Published on June 18th, 2014 | by Josh Hafner
Zachary Bales-Henry is carving a name for himself in real estate
Real estate doesn’t seem like a young man’s game: The average age of the person handling the sale of your property, according to the National Association of Realtors, is 57. Many young, potential first-time homebuyers — those even able to get a loan amid soaring student debts — still have the housing crash burned into the back of their minds.
Then you meet Zachary Bales-Henry. At a whopping four years out of college, the 27-year-old real estate professional is launching his own brokerage, managing the stable of real estate agents and using the industry’s latest technologies — think sophisticated social media campaigns and aerial photos of clients’ houses taken by drones — to carve his name in Des Moines’ homebuying scene.
Bales-Henry became a licensed broker and co-founded Re/Max Precision with partner Travis Moulton last spring, the culmination thus far of a real estate career that began in high school when he worked for his dad, Des Moines Realtor Joe Henry.
Bales-Henry graduated in the wake of a recession and struggled to find his real-estate footing for years, but now says Des Moines is the No. 1 city for young professional Realtors.
Q. So when did you officially start your own real estate company?
A. We officially launched in February. I’m the business partner and broker. But we kept it on the D.L. (down-low) a little bit, until we had everything in place. We’re officially up and running now. We have nine Realtors, which is a lot more than we anticipated getting in the first couple months.
Q. You’ve been working in real estate since college. Why did you decide this was the year to go out on your own?
A. Travis and I had worked together long enough to where we kind of know what works and doesn’t work. In the grand scheme of things, we thought: Why can’t we just do this ourselves and run with it?
Q. Is it the added responsibility and risk that makes it more rare for younger real estate professionals to do something like this?
A. Also from a funds standpoint. I couldn’t do this on my own. Travis is more a part of this organization than I am. We bounce a lot of ideas off each other. We both put more time and effort into this than anyone could realize.
Q. What’s the scariest part?
A. There are no guarantees. You don’t have 401(k)s and standard health care plans. You have to create all that or find it for yourself. And it’s that insanity that makes this job so crazy and so much fun, but also so nerve-racking. My girlfriend will tell you I have meltdowns. You learn to get comfortable with being uncomfortable.
Q. How tough was it to start a career selling homes as a young professional after the housing crash?
A. I was not successful for my first three or four years. I got out of real estate for a year to try something else and I managed the Running Room (in West Des Moines). I hated it within the first three months. I told myself, I’m going to try real estate one more time, and if I do not succeed this time, it’s over. I didn’t look back. I think that that’s where that drive and determination was fostered.

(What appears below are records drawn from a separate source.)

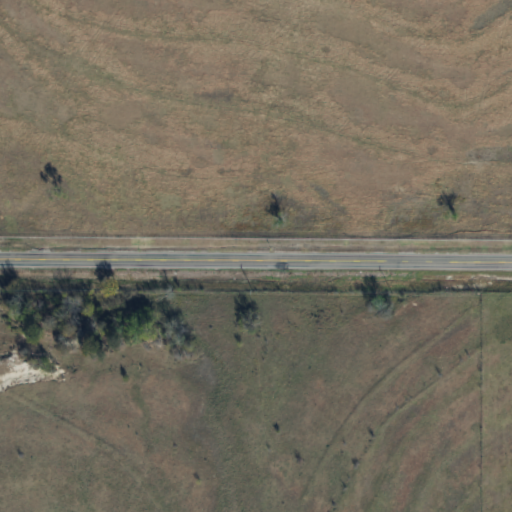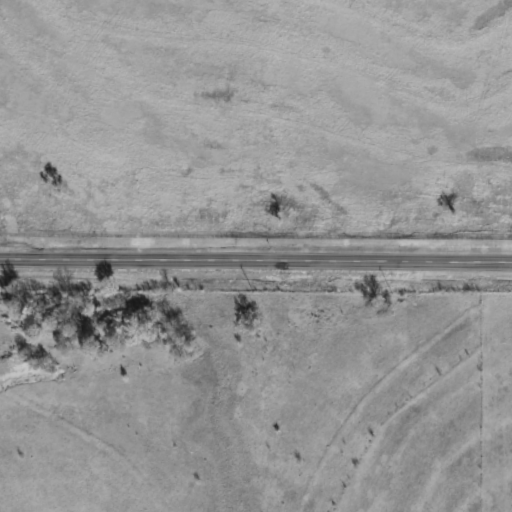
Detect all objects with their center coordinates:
road: (256, 261)
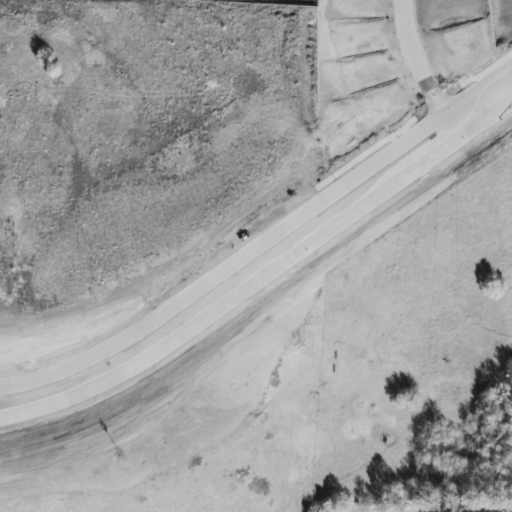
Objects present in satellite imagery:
road: (416, 72)
road: (263, 240)
road: (265, 272)
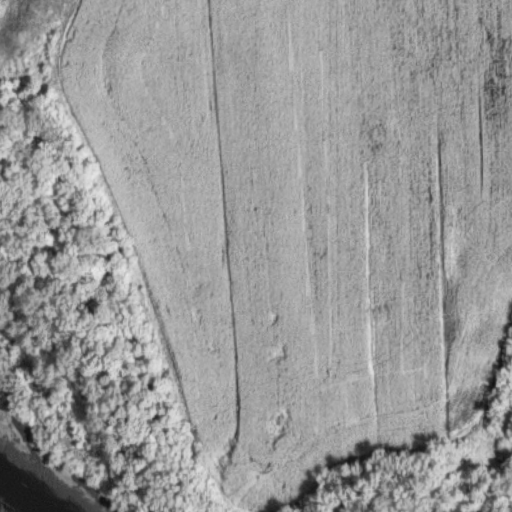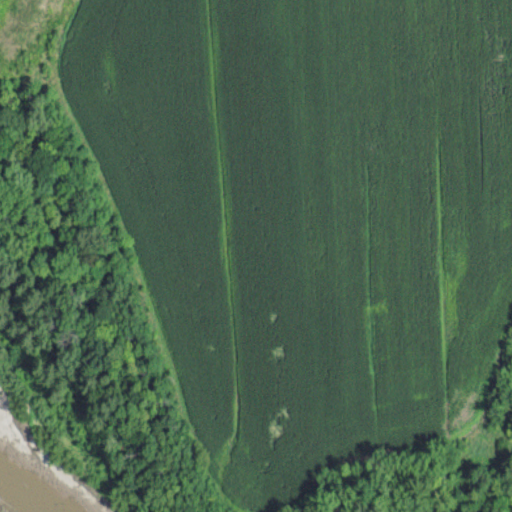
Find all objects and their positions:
river: (42, 464)
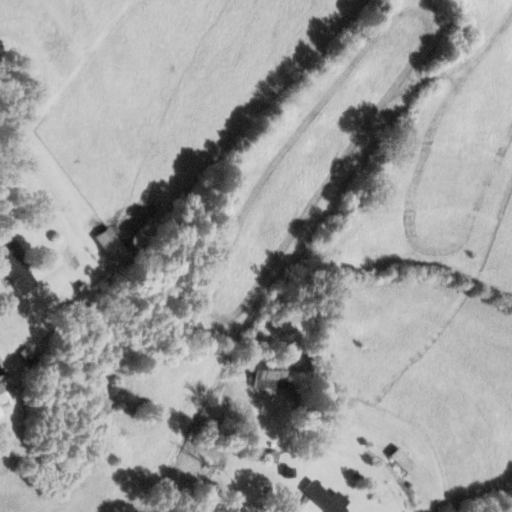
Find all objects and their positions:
building: (8, 80)
building: (109, 244)
building: (15, 271)
building: (266, 371)
building: (0, 400)
building: (400, 460)
building: (322, 498)
road: (297, 503)
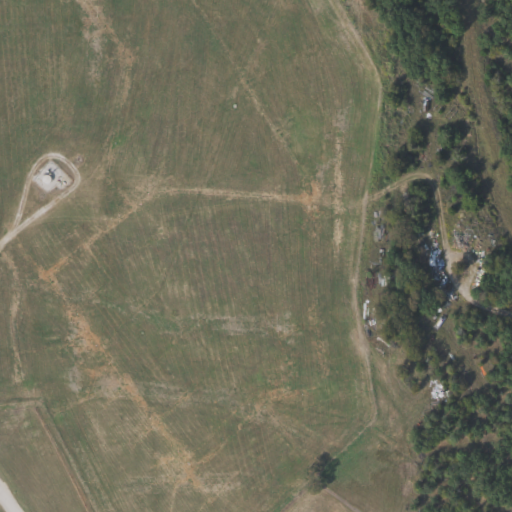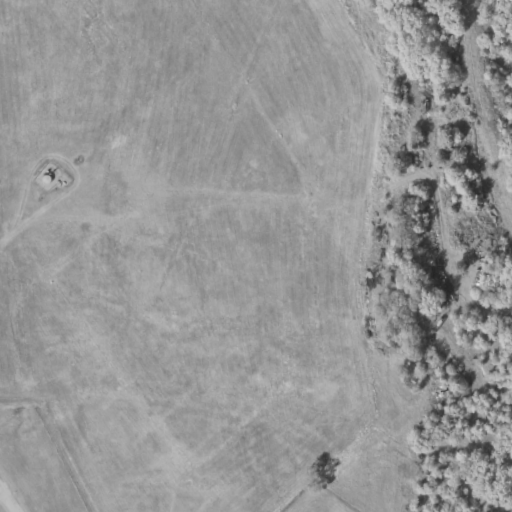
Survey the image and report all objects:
road: (491, 101)
airport: (76, 473)
road: (7, 502)
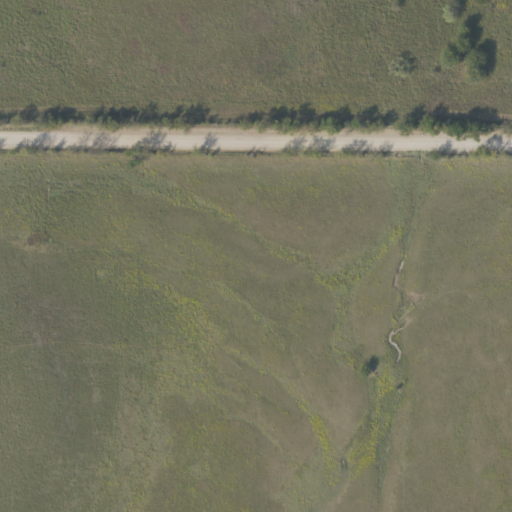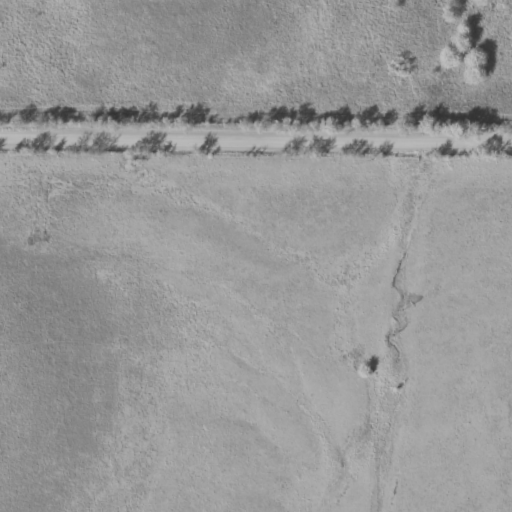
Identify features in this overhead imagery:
road: (256, 135)
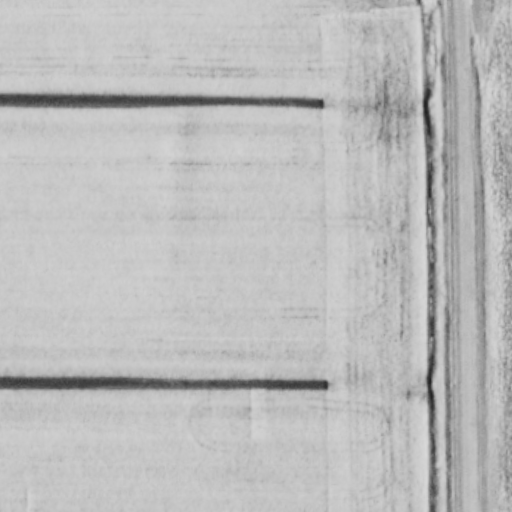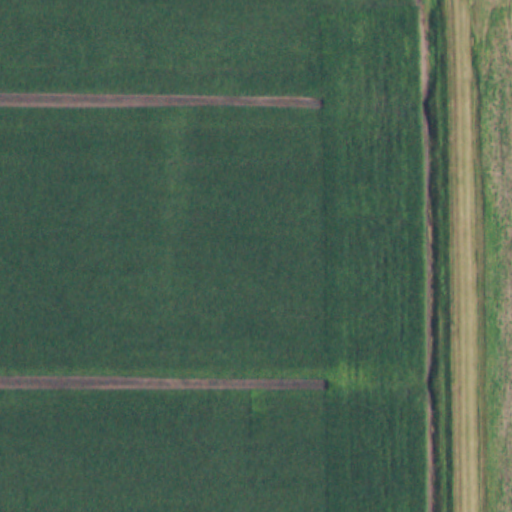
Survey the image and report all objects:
crop: (498, 250)
road: (460, 255)
crop: (209, 256)
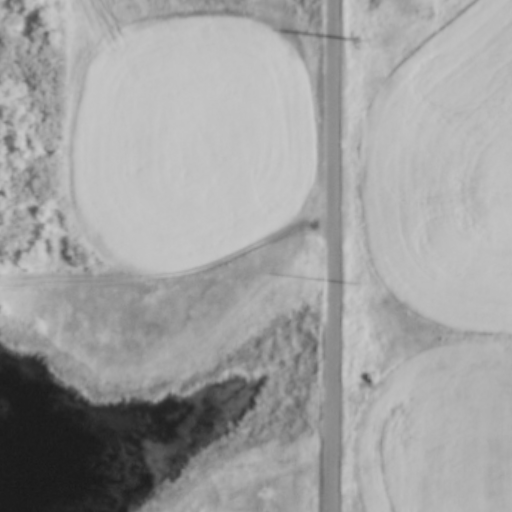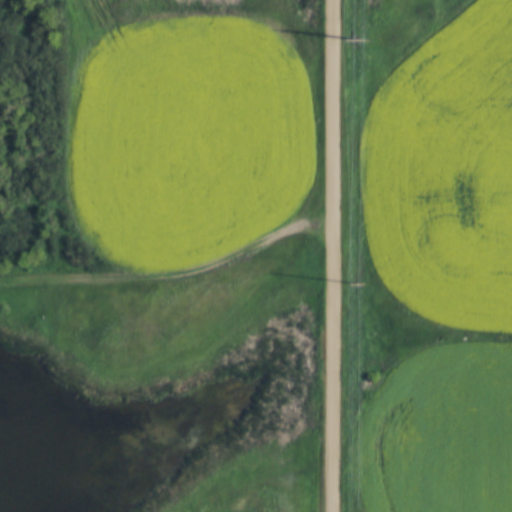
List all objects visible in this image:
road: (334, 255)
road: (182, 273)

Q. Why do you sell real estate in Des Moines?
A. I was born and raised on the south side and finished my degree at Drake. I tell my clients I remember Des Moines when it wasn’t cool. The past seven years is really when Des Moines really got its kick. The downtown (is) rejuvenated. We built trail systems. We got parks and art and music. This is the prime opportunity to be a part of a city on the upswing. Forbes is in love with us. This is the time to be in real estate in this town.
Q. Does your age makes it easier for you to resonate with younger people buying their first homes?
A. I’ve been in real estate since I was 20. And I looked like I was 20 years old. I’ve dealt with the looks, the assumptions and all that and it was much harder then than it is now. Now, I’m in that niche where younger people — 25, 26, 28 — are starting to buy houses and start families. So I’m getting first-time homebuyers who enjoy working with me because they’ve known me.
Q. You’re known around town for sporting bow ties with your friend Danny Beyer. You two launched the Bow Tie Ball last year, the neckwear-themed gala that raised money for Variety, the Children’s Charity. Are you readying this year’s event?
A. We’ve already raised $13,000. Last year we raised $7,000, so we’re gunning to be Variety’s number one event. That is the only charity I’m involved with.
Q. Do you think there’s pressure in Des Moines’ young professional scene to be involved with a slew of charities and boards?
A. There are people out there …. who are somehow at everything and able to do it all. I love those people. And I always think I could do more.